UC San Diego
Finding my Manhood
- Author(s): Blanck, Kimberly Yu
- Advisor(s): Wallace, Gregory
- et al.
Usually when I'm given a role, I've already imagined myself playing the part. I can see myself in the costume, floating across the stage, saying the lines. I think about what it all could look like and follow through with what my imagination serves up for me. But for Eddie Fuseli, I could not picture it. I couldn't picture my woman's body, my woman's voice and my woman's demeanor repackaged into a dead-faced, chain-smoking, catlike Italian gangster. The prospect of morphing into Eddie seemed impossible. I was terrified. I dreaded starting rehearsal - everyone would see how pathetic, how clueless, how ridiculous I was in attempting to play this part.
Rehearsals did start and indeed, they were painful. Eddie's lines would come out of my mouth and instantly I'd feel ashamed.
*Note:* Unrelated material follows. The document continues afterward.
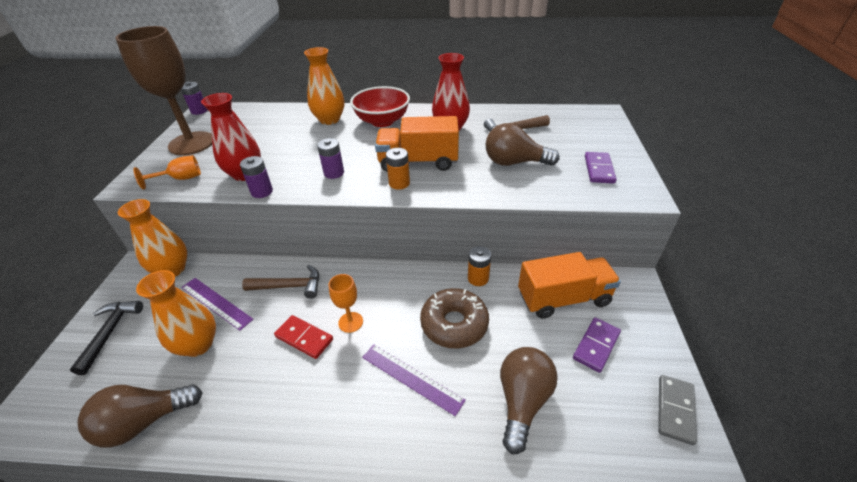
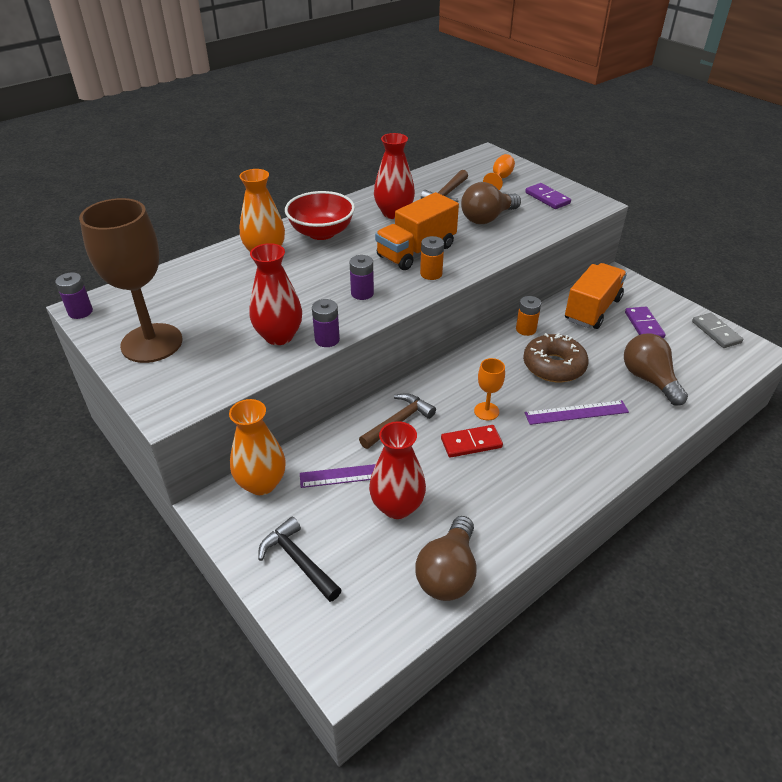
camera: 45 degrees left, 0 degrees up
orange goblet [133,155,201,190] -> orange goblet moved to [483,154,515,190]
orange vase [136,270,216,357] -> red vase [369,421,426,519]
Everything felt wrong. I didn't sound like a man. I didn't look like a man. Completely lost, I pressed delete on everything I was working on and returned to the basics. To the breaking down of the body that we learned in Charlie's class. How does this man walk? To the archetypes. How high status is he? To the essential movements. How does he put his hand in his pocket? Slowly, I began to build Eddie using different parts of my body. As my corporal decisions became clearer, the manliness that I thought I'd never have began to emerge. And after that came the authority. The confidence. The nasal Italian drawl. Even some other surprising qualities began to surface: my Eddie was quick. Slick. Sharp. Though at the beginning I wasn't able to picture the final product, he managed to materialize through the structure I created with my own body, the same one I was convinced would fail me. It's empowering knowing that my body is always here for me in this art, and that it can change shape in ways I cannot even imagine.